Common Causes of Slip and Falls in Las Vegas
The Las Vegas economy is heavily reliant on hotels and casinos. As these venues feature heavy foot traffic, slip and fall accidents occur with alarming regularity. People who enter hotels and casinos are considered “invitees” and are therefore owed the highest duty of care by hotels and casinos. If you were injured in a casino due to a fall, the casino was legally obligated to conduct regular inspections and make the premises safe. Common causes of slip and falls in hotels and casinos include:
- Wet floors
- Frayed or uneven carpeting
- Cracks or holes in the pavement surrounding the hotel
- Cracks or holes in the interior floor of the hotel
- Defective recreational equipment and furnishings
- Trash, food, or other debris
Common Types of Slip and Fall Injuries
Slip and fall accident injuries range from minor to severe. In many cases, victims who fall will suffer bruises or scrapes that do not require medical treatment or time away from work. Victims who aren’t so lucky, however, may suffer deep lacerations, penetration wounds, broken bones, neck injuries, spinal cord injuries, traumatic brain injuries, or even death.

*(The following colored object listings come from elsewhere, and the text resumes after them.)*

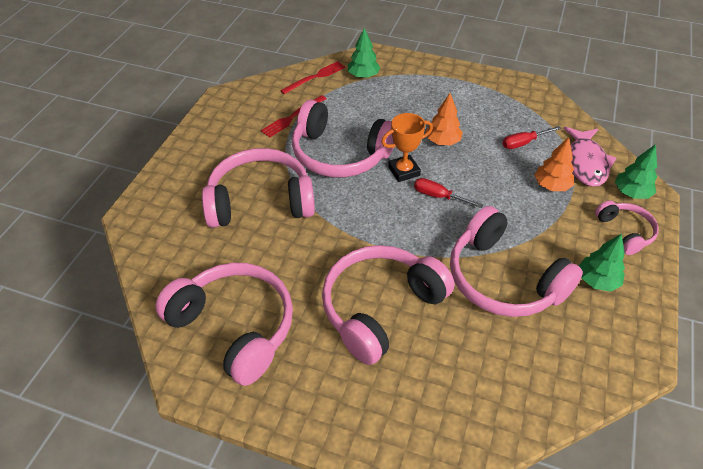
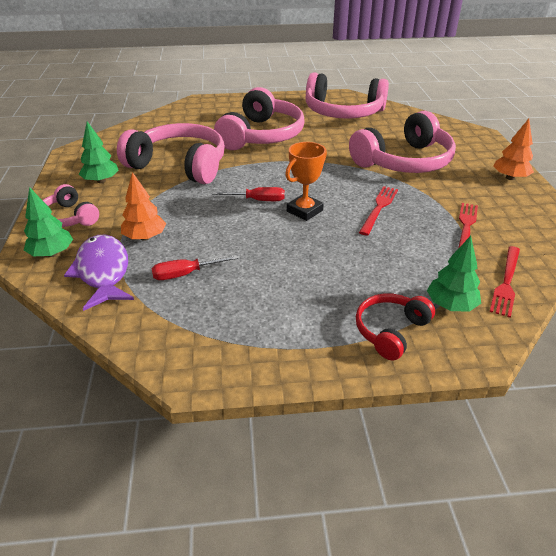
camera: 155 degrees right, 10 degrees down
pink headphones [292,100,394,177] -> red fork [359,186,398,236]
orange tree [426,93,463,145] -> orange tree moved to [494,119,534,180]
red screwdriver [502,126,561,149] -> red screwdriver turned 150 degrees counterclockwise [151,255,239,280]
pink fish [563,127,616,187] -> purple fish [64,235,134,311]
none -> red headphones [356,293,435,360]

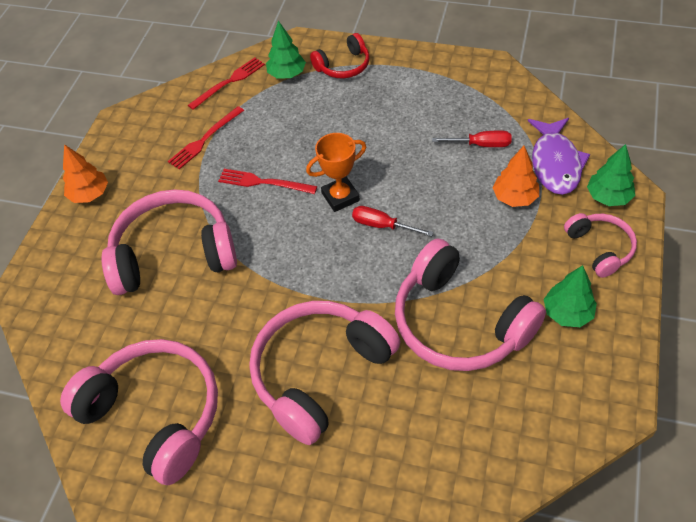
camera: 155 degrees left, 15 degrees up
red fork [359,186,398,236] -> red fork turned 60 degrees clockwise [218,169,317,194]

Severe slip and fall injuries may require ongoing medical treatment or multiple surgeries. Victims who suffer permanent injuries often have to make expensive modifications to their homes or vehicles, purchase costly medical equipment, or pay for in-home nursing care.
Do You Need a Slip and Fall Injury Attorney to File a Lawsuit?
You are not required to hire a slip and fall injury attorney to file a lawsuit in Nevada, but handling your case alone is not recommended. Hiring a slip and fall lawyer in Las Vegas could increase your financial recovery. In fact, statistics indicate that victims who hire injury lawyers win approximately three times more than those who handle their own claims and lawsuits.
Your attorney will investigate the scene to determine what caused your fall. He or she will obtain evidence to help you prove the defendant’s negligence. Your slip and fall lawyer will also have resources to help you find the right doctor after a Las Vegas personal injury.
Additionally, your attorney can retain medical experts, accident reconstruction specialists, and investigators for your case. These witnesses can provide testimony regarding the severity of your injuries, what caused them, and your prognosis. If your slip and fall injury case go to trial, your accident attorney can go up against the defendant’s lawyers to win in court.